_STATED TASK 1_
Answer these questions from the book review, one line each:
(a) In what city and year does the story take place?
(b) What work does Anne Simpson do?
(c) Where do police find Stefan's zither?

_QUOTED PASSAGE_
____

A woman’s life takes a stunning turn and a wall comes tumbling down in this tense Cold War spy drama.
In Berlin in 1989, the wall is about to crumble, and Anne Simpson’s husband, Stefan Koehler, goes missing. She is a translator working with refugees from the communist bloc, and he is a piano tuner who travels around Europe with orchestras. Or so he claims. German intelligence service the BND and America’s CIA bring her in for questioning, wrongly thinking she’s protecting him. Soon she begins to learn more about Stefan, whom she had met in the Netherlands a few years ago. She realizes he’s a “gregarious musician with easy charm who collected friends like a beachcomber collects shells, keeping a few, discarding most.” Police find his wallet in a canal and his prized zither in nearby bushes but not his body. Has he been murdered? What’s going on? And why does the BND care? If Stefan is alive, he’s in deep trouble, because he’s believed to be working for the Stasi. She’s told “the dead have a way of showing up. It is only the living who hide.” And she’s quite believable when she wonders, “Can you grieve for someone who betrayed you?” Smart and observant, she notes that the reaction by one of her interrogators is “as false as his toupee. Obvious, uncalled for, and easily put on.” Lurking behind the scenes is the Matchmaker, who specializes in finding women—“American. Divorced. Unhappy,” and possibly having access to Western secrets—who will fall for one of his Romeos. Anne is the perfect fit. “The matchmaker turned love into tradecraft,” a CIA agent tells her. But espionage is an amoral business where duty trumps decency, and “deploring the morality of spies is like deploring violence in boxers.” It’s a sentiment John le Carré would have endorsed, but Anne may have the final word.

____

Data excerpts:
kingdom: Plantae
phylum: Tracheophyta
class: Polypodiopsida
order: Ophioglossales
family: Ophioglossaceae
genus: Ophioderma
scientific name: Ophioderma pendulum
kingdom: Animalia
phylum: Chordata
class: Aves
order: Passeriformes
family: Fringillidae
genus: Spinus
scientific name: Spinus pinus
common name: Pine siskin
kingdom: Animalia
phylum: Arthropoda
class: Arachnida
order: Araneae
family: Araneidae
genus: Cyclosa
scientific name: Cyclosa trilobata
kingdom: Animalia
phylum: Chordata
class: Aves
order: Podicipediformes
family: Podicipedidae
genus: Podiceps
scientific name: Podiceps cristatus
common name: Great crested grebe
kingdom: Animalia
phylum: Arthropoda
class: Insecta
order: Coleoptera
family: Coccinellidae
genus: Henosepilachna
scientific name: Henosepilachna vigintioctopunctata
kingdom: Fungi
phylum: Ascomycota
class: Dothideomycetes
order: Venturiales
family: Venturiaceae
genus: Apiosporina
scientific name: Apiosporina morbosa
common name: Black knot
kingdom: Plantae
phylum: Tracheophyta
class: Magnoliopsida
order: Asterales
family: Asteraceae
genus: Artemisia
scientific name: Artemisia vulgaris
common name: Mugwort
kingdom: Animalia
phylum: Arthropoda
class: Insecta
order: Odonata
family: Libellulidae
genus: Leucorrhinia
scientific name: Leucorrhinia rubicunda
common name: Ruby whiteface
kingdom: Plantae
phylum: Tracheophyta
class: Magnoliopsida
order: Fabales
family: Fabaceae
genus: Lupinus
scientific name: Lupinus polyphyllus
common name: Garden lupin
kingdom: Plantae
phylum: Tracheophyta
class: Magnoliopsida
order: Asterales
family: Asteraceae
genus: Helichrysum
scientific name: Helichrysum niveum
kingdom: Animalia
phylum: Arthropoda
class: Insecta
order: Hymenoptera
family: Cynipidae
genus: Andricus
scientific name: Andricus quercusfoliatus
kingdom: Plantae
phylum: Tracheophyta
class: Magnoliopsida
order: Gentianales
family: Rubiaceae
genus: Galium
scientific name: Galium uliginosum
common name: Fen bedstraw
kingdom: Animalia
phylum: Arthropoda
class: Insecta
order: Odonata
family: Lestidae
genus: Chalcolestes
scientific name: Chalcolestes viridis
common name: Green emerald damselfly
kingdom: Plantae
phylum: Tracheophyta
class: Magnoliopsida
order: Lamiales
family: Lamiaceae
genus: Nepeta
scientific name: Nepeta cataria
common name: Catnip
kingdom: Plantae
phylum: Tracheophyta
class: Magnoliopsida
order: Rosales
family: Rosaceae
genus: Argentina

____

_STATED TASK 2_
Please change the entries' lines starting at the line that contains "common name: Black knot" and ending at the line that contains "family: Fabaceae", replacing "phylum" with "division" and leaving everything else the same. Give only those lines.

_COMPLETE ANSWER 1_
(a) Berlin, 1989
(b) She is a translator working with refugees from the communist bloc.
(c) In nearby bushes

_COMPLETE ANSWER 2_
common name: Black knot
kingdom: Plantae
division: Tracheophyta
class: Magnoliopsida
order: Asterales
family: Asteraceae
genus: Artemisia
scientific name: Artemisia vulgaris
common name: Mugwort
kingdom: Animalia
division: Arthropoda
class: Insecta
order: Odonata
family: Libellulidae
genus: Leucorrhinia
scientific name: Leucorrhinia rubicunda
common name: Ruby whiteface
kingdom: Plantae
division: Tracheophyta
class: Magnoliopsida
order: Fabales
family: Fabaceae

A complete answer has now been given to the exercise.